* [Task to carry out] Go through the records below and copy out every line holding "macros".

* [Exercise data]
──────────────────────────────
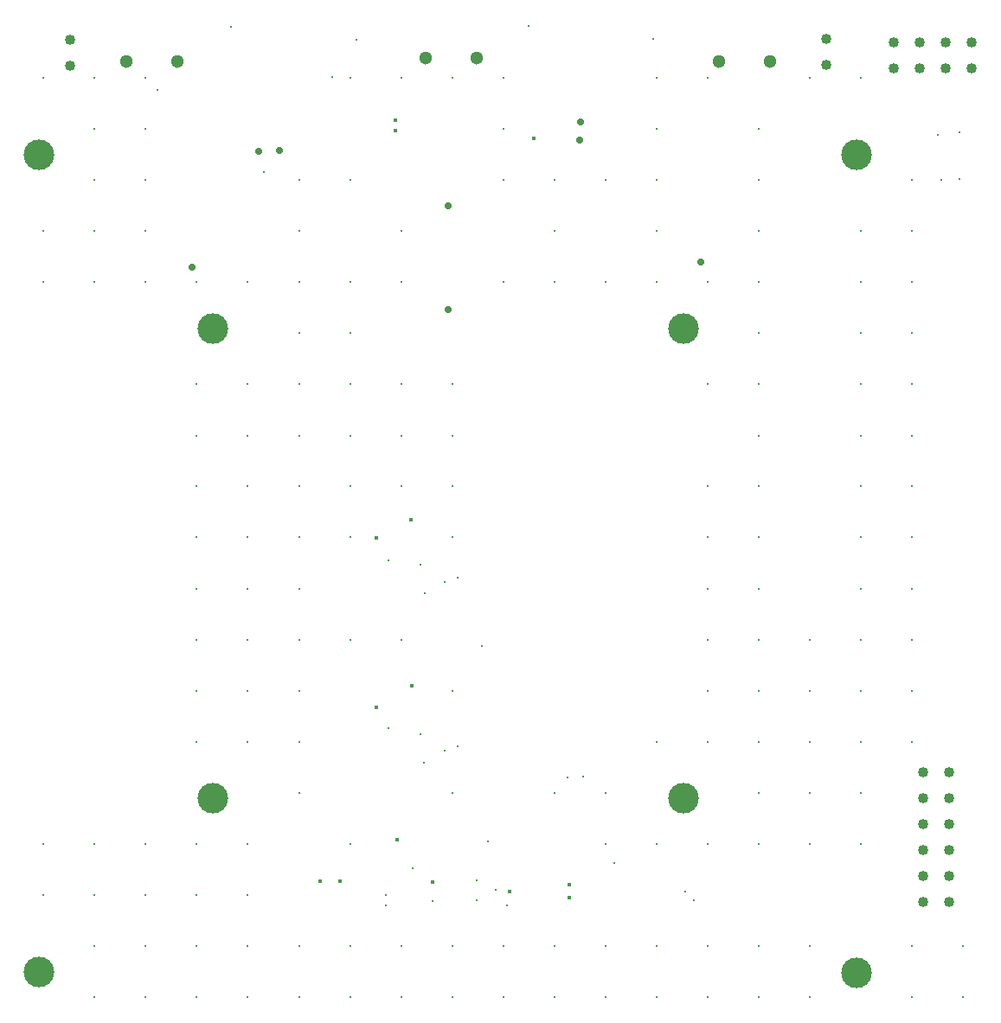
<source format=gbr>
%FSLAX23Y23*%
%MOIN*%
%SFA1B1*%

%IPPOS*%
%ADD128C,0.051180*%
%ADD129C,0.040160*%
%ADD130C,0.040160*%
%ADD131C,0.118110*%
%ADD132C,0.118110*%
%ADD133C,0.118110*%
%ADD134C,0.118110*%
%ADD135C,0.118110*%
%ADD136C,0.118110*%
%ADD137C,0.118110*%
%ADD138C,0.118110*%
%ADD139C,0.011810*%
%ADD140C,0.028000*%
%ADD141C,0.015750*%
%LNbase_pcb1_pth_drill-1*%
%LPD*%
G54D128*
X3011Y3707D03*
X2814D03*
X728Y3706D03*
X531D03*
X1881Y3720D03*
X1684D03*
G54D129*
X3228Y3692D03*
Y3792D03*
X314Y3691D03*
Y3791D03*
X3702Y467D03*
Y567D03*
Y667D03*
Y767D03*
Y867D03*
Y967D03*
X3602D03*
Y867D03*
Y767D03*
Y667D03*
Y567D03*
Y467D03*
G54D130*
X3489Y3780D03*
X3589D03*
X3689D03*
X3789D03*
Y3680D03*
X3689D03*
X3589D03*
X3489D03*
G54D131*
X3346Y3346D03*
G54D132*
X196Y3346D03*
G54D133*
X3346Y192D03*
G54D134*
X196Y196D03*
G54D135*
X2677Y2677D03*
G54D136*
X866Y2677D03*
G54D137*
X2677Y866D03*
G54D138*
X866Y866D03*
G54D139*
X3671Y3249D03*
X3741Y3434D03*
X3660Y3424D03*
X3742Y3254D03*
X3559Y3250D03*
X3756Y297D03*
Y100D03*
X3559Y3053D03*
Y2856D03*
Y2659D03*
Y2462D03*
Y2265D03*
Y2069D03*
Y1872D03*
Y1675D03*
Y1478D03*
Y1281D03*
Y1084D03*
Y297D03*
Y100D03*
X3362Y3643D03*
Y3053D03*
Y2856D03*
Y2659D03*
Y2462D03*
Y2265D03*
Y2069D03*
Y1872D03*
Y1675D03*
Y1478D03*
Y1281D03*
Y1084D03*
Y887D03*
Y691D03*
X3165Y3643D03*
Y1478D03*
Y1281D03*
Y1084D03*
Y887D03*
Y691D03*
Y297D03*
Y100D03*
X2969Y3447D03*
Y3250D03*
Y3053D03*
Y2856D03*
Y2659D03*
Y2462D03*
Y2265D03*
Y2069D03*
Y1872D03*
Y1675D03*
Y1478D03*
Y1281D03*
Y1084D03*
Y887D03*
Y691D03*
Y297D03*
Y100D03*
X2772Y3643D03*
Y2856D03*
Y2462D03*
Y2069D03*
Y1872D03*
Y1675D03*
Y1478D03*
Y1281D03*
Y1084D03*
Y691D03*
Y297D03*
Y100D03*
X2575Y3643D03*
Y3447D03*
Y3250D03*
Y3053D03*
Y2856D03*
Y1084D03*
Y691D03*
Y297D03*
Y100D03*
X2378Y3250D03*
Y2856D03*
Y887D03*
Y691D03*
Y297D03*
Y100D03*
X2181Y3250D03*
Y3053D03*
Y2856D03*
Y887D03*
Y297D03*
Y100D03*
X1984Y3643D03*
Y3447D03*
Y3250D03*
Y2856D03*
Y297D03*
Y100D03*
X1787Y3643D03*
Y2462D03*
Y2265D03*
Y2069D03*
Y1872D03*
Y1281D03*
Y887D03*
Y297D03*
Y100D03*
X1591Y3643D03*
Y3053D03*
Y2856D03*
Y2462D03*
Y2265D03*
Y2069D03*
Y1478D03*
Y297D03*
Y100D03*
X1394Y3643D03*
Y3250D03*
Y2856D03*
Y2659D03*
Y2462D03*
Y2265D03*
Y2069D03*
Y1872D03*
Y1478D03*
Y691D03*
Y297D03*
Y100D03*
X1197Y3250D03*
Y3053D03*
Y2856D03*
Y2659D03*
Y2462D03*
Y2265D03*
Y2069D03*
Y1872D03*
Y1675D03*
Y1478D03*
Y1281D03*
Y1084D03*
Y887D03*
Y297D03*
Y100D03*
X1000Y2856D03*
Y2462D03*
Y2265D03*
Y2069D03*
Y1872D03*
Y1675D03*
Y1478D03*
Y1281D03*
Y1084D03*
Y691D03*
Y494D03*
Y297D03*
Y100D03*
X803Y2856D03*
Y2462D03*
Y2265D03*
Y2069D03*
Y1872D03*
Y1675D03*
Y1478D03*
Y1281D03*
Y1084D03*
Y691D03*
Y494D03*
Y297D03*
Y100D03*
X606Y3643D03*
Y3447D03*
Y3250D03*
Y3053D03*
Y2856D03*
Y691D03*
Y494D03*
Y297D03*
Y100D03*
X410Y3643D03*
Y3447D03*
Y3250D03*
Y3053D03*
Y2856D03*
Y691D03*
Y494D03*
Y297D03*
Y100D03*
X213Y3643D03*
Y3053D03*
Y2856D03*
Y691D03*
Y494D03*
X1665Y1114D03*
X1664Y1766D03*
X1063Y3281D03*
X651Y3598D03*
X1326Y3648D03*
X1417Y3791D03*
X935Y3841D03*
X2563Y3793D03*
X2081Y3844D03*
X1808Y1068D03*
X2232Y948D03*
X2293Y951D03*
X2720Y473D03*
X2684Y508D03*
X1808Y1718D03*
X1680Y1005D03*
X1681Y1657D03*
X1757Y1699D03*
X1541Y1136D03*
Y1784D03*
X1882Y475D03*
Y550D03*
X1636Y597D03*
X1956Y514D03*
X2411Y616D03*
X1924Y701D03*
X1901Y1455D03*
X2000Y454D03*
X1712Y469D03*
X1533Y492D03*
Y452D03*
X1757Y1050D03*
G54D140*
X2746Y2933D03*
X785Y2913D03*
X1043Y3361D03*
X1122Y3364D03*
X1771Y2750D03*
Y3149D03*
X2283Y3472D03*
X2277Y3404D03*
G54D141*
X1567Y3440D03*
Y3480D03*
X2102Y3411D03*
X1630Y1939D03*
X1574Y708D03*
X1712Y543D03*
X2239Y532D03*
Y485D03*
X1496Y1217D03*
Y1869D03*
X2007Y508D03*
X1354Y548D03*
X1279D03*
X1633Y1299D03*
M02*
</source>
──────────────────────────────
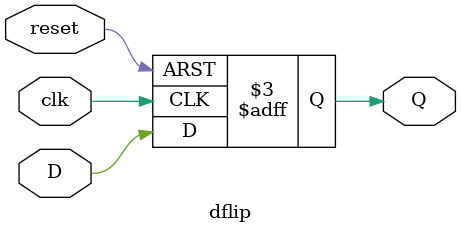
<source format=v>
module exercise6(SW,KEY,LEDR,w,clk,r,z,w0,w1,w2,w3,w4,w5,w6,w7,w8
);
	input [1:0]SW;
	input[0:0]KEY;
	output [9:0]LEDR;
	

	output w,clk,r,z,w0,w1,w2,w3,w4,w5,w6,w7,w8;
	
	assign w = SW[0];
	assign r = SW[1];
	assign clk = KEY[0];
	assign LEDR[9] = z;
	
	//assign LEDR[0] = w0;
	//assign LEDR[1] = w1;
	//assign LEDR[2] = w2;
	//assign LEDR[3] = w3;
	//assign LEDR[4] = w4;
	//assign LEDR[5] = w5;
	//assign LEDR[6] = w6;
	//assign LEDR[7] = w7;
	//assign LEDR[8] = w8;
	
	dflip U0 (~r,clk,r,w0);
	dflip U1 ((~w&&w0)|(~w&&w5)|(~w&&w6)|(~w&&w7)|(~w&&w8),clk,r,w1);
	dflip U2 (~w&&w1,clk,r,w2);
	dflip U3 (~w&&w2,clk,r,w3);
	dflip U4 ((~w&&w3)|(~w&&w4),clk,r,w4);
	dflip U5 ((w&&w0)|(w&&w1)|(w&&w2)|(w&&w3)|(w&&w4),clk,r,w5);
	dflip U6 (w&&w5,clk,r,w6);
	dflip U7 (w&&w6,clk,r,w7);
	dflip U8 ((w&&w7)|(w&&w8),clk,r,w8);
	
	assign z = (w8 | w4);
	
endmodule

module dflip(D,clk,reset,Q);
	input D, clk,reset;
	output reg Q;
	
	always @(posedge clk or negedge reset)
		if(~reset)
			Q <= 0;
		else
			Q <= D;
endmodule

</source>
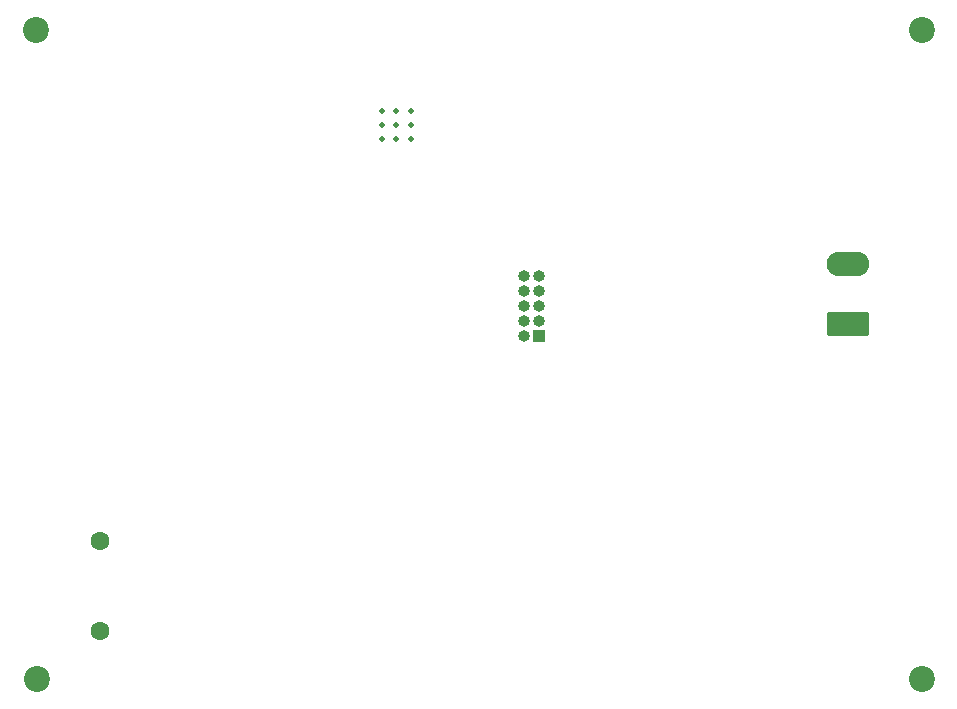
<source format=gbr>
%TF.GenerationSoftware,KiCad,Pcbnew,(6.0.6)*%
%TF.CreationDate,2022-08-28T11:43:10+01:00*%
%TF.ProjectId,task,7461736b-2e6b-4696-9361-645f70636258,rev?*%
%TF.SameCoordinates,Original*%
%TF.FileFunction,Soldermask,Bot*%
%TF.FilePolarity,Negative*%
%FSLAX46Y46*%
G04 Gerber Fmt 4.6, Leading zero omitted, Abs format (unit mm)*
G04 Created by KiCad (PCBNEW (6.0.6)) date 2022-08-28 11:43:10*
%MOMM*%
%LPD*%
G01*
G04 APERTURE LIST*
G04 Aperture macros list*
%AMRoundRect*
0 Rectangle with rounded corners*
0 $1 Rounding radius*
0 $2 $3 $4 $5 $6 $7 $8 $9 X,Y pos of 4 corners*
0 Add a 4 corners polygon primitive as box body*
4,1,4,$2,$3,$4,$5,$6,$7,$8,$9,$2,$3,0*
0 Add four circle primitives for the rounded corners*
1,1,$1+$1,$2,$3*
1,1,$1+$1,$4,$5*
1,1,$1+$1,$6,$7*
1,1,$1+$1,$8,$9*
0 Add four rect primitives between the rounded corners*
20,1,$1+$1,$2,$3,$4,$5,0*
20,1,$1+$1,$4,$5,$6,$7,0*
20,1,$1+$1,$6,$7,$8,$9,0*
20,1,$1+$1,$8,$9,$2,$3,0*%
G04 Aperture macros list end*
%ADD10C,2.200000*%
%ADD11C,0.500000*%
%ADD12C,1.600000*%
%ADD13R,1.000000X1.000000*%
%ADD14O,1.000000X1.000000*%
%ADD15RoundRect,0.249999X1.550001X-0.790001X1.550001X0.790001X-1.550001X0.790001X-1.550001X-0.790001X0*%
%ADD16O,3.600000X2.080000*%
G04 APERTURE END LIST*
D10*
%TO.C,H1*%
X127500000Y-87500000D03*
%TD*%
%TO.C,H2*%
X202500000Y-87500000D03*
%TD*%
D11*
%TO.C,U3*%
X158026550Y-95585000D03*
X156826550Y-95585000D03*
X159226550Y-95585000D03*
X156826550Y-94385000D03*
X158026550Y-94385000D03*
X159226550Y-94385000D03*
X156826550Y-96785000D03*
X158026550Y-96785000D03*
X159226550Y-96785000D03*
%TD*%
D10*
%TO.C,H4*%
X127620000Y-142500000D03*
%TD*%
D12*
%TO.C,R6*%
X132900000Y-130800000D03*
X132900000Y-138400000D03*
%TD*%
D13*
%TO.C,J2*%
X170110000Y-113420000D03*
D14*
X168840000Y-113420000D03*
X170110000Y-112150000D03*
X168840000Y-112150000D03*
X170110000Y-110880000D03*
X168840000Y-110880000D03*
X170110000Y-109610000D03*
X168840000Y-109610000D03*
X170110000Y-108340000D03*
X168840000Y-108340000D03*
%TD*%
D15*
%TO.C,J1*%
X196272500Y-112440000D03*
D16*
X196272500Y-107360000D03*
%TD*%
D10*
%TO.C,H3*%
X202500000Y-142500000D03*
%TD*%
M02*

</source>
──────────────────────────────
* [Result for this exercise]
G04 Aperture macros list*
G04 Aperture macros list end*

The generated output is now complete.